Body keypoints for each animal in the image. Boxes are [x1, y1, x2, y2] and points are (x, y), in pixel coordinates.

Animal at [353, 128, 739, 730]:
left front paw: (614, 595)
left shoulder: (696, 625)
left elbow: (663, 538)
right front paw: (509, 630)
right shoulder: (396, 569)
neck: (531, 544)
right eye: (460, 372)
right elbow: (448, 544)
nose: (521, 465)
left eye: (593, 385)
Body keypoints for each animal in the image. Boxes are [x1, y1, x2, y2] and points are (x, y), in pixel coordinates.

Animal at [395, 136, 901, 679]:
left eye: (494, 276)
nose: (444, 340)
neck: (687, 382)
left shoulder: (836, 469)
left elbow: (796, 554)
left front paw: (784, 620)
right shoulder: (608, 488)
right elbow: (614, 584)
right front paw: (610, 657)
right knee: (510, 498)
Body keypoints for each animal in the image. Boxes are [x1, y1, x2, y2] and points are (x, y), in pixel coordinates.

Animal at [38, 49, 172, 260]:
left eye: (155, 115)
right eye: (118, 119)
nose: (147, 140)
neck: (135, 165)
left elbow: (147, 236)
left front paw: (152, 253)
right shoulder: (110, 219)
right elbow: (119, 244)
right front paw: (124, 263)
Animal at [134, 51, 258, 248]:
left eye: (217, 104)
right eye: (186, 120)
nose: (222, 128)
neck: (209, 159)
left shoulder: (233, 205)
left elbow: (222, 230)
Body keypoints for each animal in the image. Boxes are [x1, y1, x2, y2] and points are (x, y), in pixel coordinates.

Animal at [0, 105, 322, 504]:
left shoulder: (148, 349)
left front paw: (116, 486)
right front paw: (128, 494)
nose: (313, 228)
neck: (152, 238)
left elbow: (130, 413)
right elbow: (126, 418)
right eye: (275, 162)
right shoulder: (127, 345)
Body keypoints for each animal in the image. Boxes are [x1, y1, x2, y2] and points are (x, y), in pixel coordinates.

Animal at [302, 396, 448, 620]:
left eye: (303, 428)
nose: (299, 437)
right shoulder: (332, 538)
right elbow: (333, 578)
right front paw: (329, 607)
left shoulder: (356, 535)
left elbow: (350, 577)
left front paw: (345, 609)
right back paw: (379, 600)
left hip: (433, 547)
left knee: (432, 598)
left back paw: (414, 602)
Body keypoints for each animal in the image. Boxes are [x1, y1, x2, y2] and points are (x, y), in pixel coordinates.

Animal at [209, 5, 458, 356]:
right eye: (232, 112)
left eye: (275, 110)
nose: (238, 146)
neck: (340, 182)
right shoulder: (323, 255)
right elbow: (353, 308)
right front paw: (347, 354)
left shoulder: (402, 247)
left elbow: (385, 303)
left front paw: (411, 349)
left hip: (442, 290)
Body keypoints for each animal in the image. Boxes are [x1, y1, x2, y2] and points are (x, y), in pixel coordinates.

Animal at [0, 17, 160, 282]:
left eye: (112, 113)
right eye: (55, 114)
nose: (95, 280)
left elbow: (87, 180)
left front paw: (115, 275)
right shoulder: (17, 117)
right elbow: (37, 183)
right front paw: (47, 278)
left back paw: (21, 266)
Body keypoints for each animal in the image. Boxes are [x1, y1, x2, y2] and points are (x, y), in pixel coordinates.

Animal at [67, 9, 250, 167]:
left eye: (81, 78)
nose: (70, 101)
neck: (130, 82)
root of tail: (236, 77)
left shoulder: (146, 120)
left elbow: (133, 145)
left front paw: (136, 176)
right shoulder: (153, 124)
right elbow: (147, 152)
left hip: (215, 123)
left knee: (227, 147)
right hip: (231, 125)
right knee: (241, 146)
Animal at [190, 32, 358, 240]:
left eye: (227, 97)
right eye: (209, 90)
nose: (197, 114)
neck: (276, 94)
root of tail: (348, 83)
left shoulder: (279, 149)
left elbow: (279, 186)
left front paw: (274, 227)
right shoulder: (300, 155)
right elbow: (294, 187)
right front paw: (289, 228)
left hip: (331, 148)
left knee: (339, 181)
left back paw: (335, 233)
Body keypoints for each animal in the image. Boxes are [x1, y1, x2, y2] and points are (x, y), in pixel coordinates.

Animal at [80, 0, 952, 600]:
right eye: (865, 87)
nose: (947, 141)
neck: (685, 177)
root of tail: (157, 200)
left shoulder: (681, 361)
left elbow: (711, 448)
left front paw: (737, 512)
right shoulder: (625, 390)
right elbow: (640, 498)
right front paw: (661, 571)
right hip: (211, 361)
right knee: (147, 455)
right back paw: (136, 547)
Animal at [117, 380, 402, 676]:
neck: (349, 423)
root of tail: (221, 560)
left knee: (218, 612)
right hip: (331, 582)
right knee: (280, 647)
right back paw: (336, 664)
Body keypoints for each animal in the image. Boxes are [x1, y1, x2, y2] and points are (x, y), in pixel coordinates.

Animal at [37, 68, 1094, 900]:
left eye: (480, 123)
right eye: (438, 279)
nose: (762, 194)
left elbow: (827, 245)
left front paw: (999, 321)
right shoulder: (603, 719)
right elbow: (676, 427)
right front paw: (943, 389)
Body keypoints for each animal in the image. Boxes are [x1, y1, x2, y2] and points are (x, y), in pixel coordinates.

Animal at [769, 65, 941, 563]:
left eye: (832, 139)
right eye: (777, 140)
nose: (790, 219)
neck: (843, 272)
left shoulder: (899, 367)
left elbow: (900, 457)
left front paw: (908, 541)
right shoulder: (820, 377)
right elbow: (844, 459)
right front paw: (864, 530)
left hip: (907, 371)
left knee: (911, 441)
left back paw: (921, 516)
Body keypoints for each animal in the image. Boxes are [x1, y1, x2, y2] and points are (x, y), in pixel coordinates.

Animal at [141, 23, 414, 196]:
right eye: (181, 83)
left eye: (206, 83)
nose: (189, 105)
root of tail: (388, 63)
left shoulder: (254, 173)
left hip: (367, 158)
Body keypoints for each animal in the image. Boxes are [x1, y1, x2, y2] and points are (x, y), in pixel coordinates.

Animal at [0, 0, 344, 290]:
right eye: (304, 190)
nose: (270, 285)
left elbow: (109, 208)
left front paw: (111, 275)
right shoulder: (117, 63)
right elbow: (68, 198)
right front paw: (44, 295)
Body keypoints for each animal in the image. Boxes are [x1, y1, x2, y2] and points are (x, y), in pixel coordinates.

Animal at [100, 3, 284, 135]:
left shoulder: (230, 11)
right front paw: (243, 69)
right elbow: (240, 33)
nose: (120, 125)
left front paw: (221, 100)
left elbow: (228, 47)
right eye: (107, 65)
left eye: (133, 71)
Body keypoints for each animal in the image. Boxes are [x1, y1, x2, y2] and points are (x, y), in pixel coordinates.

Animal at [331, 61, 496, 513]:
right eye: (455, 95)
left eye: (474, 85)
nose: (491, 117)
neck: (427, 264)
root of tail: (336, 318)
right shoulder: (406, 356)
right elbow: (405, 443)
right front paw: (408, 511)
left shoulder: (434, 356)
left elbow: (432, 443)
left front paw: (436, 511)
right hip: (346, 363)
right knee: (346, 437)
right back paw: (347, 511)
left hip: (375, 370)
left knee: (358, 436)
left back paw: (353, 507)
-----
> EXERCISE GOAL
All lines above from the line with "right hip: (331, 582)" through the line with "right front paw: (864, 530)", both included, are to be set down exactly, with nothing else.

> RESPONSE FOR THIS EXERCISE
right hip: (331, 582)
right knee: (280, 647)
right back paw: (336, 664)
Body keypoints for each animal in the image. Boxes are [x1, y1, x2, y2] and points are (x, y), in pixel coordinates.

Animal at [37, 68, 1094, 900]:
left eye: (480, 123)
right eye: (438, 279)
nose: (762, 194)
left elbow: (827, 245)
left front paw: (999, 321)
right shoulder: (603, 719)
right elbow: (676, 427)
right front paw: (943, 389)
Body keypoints for each animal in the image. Boxes are [x1, y1, x2, y2] and points are (x, y), in pixel coordinates.

Animal at [769, 65, 941, 563]:
left eye: (832, 139)
right eye: (777, 140)
nose: (790, 219)
neck: (843, 272)
left shoulder: (899, 367)
left elbow: (900, 457)
left front paw: (908, 541)
right shoulder: (820, 377)
right elbow: (844, 459)
right front paw: (864, 530)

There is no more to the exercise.